• [Your assignment]: All of the records below are to be printed exactly; the pictures are to be left out.
-----
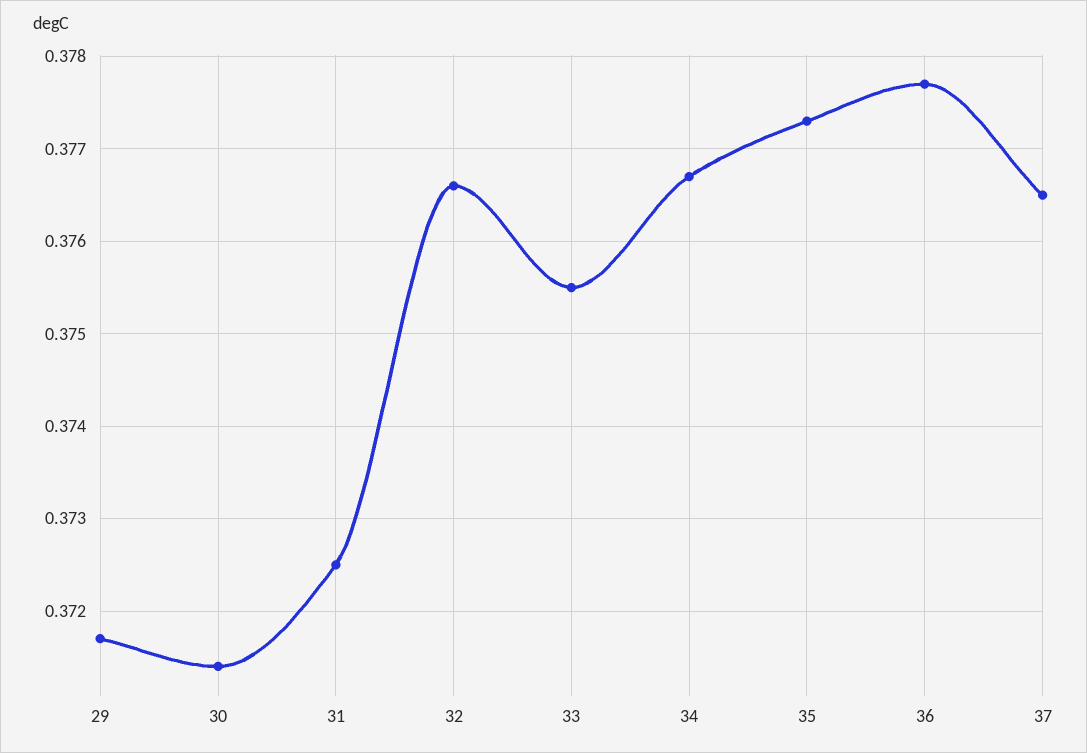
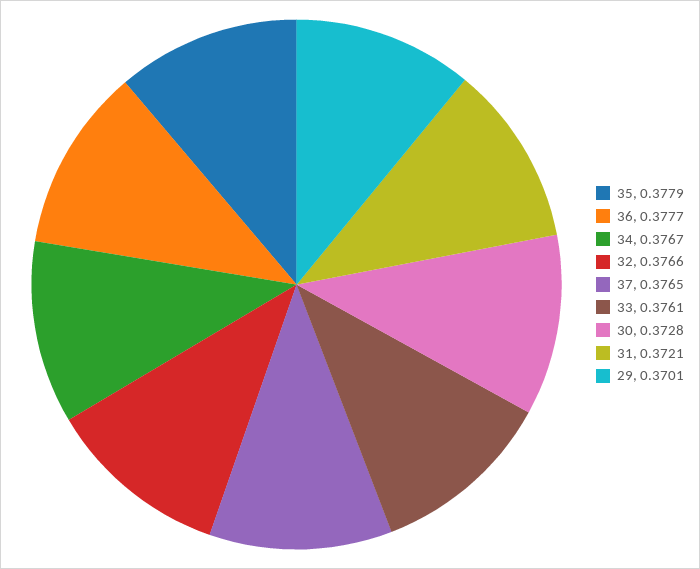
  {
-   "29": 0.3717,
+   "29": 0.3701,
-   "30": 0.3714,
+   "30": 0.3728,
-   "31": 0.3725,
+   "31": 0.3721,
    "32": 0.3766,
-   "33": 0.3755,
+   "33": 0.3761,
    "34": 0.3767,
-   "35": 0.3773,
+   "35": 0.3779,
    "36": 0.3777,
    "37": 0.3765
  }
-----
• [Exercise solution]:
  {
-   "29": 0.3717,
+   "29": 0.3701,
-   "30": 0.3714,
+   "30": 0.3728,
-   "31": 0.3725,
+   "31": 0.3721,
    "32": 0.3766,
-   "33": 0.3755,
+   "33": 0.3761,
    "34": 0.3767,
-   "35": 0.3773,
+   "35": 0.3779,
    "36": 0.3777,
    "37": 0.3765
  }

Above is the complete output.